迷惑ですから追いかけてこないでください!
 ワルーニャ様の執念を感じると考えていると、カーコさんが言います。

「たぶん、襲ってくるのは夜ヨ。返り討ちにしてやりまショウ! キールも来ると言っていたし、誕生日パーティーはしても良いと思うわヨ」
「ありがとうございます」

 ラシルくんにはパーティーのあとに、逃げなければいけなくなるかもしれないという話をしておくことにしました。
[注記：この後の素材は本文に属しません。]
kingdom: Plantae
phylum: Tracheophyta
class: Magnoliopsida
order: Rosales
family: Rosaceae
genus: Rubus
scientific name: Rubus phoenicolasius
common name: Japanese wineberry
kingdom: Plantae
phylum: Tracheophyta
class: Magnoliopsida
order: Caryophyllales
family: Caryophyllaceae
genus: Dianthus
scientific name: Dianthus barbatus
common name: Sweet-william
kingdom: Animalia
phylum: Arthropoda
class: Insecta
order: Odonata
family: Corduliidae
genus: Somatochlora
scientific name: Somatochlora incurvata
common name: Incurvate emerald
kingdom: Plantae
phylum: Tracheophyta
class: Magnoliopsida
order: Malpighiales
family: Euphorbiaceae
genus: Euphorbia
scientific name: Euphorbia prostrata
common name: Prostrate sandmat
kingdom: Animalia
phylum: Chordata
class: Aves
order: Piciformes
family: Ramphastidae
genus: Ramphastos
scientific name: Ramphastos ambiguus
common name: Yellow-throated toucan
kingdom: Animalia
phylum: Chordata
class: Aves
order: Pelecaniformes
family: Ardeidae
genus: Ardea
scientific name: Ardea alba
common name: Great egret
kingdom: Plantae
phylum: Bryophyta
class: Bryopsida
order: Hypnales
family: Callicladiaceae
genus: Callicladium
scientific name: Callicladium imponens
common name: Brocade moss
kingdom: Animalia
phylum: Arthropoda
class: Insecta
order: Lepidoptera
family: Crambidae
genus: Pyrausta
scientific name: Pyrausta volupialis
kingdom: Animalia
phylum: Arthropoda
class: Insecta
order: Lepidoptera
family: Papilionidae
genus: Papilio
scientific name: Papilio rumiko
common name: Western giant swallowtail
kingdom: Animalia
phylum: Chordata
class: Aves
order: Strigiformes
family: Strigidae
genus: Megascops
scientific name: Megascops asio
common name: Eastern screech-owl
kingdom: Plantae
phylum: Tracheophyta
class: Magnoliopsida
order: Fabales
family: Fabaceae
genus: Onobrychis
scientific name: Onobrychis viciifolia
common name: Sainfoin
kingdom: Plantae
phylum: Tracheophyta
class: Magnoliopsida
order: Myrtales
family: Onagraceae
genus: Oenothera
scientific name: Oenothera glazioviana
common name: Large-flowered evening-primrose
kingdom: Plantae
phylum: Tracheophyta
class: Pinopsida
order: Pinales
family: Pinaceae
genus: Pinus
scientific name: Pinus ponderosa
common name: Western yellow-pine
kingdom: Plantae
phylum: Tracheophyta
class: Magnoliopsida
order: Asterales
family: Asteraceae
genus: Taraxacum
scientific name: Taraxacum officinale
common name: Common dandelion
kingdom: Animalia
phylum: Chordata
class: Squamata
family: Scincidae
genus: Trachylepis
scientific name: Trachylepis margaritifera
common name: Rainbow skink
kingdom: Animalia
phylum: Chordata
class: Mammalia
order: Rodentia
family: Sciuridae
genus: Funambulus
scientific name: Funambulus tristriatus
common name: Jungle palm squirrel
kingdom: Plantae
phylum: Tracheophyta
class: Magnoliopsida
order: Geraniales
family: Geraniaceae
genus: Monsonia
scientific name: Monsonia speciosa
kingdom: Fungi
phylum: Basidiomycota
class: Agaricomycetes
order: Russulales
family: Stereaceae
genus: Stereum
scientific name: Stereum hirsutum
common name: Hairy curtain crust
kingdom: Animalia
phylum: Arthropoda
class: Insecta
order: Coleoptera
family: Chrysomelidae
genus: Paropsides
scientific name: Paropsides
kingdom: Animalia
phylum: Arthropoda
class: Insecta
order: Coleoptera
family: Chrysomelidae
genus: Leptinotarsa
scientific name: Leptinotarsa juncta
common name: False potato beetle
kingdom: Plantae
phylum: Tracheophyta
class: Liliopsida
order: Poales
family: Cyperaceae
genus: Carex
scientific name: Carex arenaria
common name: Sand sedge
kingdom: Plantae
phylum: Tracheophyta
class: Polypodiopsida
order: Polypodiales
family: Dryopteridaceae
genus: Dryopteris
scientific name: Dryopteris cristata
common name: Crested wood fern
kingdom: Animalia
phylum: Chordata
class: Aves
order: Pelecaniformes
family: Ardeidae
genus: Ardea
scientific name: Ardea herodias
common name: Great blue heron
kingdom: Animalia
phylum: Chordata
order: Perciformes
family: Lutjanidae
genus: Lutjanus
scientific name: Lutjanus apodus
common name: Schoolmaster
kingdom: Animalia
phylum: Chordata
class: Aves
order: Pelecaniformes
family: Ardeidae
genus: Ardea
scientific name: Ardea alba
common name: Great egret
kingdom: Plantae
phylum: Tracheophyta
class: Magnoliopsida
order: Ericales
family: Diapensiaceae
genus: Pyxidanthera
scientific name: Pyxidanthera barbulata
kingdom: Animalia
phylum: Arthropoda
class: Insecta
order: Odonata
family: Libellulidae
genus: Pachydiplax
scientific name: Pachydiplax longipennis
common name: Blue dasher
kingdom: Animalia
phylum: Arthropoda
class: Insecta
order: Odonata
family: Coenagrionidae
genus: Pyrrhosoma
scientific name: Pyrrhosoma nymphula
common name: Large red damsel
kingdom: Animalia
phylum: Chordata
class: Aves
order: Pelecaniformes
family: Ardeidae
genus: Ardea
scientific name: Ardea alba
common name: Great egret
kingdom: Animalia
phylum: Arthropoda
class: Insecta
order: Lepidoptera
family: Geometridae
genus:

 屋敷の敷地内に不法侵入した時点で捕まえる予定だけど、カーコさんも言っていたように万が一のことがあるからです。

 キール様がいてくれるなら大丈夫ですよね。
 だって、王家直属の騎士団に入団しているんですもの。
 
 それに、ラシルくんを襲おうとするなら、私がティアトレイで相手になってやります!


 
*****


 ラシルくんに知らせはしたものの、特に動揺した様子はありませんでした。
 追われていることは知っていたので、覚悟はできていると落ち着いた様子で答えたのです。

 本当にすごいと思います。
 私が5歳の時は、こんなにしっかりしていませんでした!

 5歳の時の記憶なんてほとんどないけれど、絶対にこんな風に落ち着いていなかったことだけはわかります。

「ミリアーナさんは危険ですので、ラシル様と一緒にいてください」

 夕食を終えたあと、ティアトレイを持って臨戦態勢の私でしたが、キール様からはお許しが出ませんでした。

「私だって戦う準備はできています!」
「相手は暗殺のプロです。危険ですから絶対に駄目です」

 厳しい口調で言われ、駄々をこねるわけにもいかなくて諦めることにしました。

 足手まといになるのは嫌ですものね。

「ラシル様と安全な場所で待っていてください」

 困ったような笑みを浮かべて懇願された私は、こんな時なのに心臓の鼓動が速くなってしまいました。

 これは、ラシルくんが意識させるようなことを言うからです!

 ラシルくんのお友達からは「ミリアーナおねえちゃんはイケメンにやさしくされたらすぐにオちそう」だなんて言われていたす。

 今まさにそうだから気をつけなければなりません!

 その後はラシルくんと、いつでも逃げられるように地下室付近で待っていると、急に外が騒がしくなりました。

 しばらくして、賊は全て捕縛したと連絡があったのです。

「ミリアーナさん、だいじょうぶですよ」

 安堵してラシルくんを抱きしめると、ラシルくんはそう言って私を守ろうとするように抱きしめ返してくれたのでした。